Description of the task>
Go over the entries and report the lines where the word "final" occurs.

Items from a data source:
:::

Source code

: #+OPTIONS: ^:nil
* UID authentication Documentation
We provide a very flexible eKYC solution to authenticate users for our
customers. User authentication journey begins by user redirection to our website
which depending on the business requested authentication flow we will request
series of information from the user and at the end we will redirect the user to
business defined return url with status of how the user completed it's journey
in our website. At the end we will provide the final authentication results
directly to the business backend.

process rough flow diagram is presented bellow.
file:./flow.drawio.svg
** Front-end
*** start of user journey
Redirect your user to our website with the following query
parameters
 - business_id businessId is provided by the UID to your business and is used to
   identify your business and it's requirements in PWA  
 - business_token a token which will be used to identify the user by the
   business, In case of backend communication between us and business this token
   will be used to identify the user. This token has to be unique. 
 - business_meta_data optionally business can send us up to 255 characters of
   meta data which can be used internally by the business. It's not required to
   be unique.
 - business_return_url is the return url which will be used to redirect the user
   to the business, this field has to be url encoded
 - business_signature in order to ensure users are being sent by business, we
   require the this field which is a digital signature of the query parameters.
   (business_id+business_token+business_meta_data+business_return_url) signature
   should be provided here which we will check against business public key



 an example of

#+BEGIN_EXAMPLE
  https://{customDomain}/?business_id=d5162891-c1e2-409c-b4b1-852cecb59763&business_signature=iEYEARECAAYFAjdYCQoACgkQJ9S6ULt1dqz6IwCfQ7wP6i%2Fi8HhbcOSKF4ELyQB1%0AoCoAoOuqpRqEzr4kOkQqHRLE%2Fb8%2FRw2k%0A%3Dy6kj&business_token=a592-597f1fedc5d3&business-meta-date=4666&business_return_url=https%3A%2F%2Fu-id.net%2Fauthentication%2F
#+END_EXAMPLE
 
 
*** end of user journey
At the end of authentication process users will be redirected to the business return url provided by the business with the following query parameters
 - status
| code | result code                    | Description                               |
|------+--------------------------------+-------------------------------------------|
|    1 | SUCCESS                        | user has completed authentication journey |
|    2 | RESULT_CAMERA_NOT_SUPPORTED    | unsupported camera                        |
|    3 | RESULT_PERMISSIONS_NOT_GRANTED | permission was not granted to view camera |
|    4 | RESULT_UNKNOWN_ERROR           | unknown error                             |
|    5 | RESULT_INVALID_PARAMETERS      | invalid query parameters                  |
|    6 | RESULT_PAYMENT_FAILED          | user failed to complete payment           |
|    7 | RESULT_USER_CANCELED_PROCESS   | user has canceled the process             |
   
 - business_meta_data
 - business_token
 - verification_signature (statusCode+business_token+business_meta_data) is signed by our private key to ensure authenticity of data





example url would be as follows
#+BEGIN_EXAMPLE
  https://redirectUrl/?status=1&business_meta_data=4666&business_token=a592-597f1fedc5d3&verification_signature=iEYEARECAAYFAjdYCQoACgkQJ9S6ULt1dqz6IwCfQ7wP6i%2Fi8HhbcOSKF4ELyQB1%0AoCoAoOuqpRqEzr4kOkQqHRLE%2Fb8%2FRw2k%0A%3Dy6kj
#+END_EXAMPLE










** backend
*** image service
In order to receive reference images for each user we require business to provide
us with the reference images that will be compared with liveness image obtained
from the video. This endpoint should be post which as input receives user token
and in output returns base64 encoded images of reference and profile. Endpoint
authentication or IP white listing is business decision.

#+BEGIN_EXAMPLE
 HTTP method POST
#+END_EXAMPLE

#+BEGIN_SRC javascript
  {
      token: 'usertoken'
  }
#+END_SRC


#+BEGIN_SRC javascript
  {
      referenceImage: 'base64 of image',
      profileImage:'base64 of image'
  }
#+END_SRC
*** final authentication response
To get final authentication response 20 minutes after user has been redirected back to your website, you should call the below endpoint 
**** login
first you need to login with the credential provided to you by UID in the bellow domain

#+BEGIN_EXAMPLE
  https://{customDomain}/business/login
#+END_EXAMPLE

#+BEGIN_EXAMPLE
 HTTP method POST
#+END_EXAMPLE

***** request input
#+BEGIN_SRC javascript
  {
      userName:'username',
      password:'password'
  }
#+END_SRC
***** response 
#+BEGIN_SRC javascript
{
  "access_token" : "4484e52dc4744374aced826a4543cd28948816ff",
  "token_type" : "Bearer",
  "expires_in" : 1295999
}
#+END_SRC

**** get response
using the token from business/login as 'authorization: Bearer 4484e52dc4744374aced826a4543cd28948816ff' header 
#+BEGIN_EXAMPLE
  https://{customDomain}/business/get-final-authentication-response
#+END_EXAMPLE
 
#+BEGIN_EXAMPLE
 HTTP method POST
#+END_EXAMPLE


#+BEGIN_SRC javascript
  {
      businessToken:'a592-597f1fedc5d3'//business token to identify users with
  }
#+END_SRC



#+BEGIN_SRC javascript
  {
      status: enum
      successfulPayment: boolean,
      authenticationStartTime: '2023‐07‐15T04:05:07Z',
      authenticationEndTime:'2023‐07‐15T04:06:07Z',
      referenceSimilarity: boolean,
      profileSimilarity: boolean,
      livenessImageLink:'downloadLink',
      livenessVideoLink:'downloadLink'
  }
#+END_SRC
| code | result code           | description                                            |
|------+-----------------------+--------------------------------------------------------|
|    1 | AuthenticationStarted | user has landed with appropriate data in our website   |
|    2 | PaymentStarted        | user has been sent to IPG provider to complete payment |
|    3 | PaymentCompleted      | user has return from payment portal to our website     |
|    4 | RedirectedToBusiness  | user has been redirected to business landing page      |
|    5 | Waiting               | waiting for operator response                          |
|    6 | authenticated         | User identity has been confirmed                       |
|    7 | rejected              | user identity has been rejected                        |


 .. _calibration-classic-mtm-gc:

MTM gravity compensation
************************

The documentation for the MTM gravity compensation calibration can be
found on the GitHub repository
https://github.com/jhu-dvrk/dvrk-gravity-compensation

:::

Completed exercise>
in our website. At the end we will provide the final authentication results
*** final authentication response
To get final authentication response 20 minutes after user has been redirected back to your website, you should call the below endpoint 
  https://{customDomain}/business/get-final-authentication-response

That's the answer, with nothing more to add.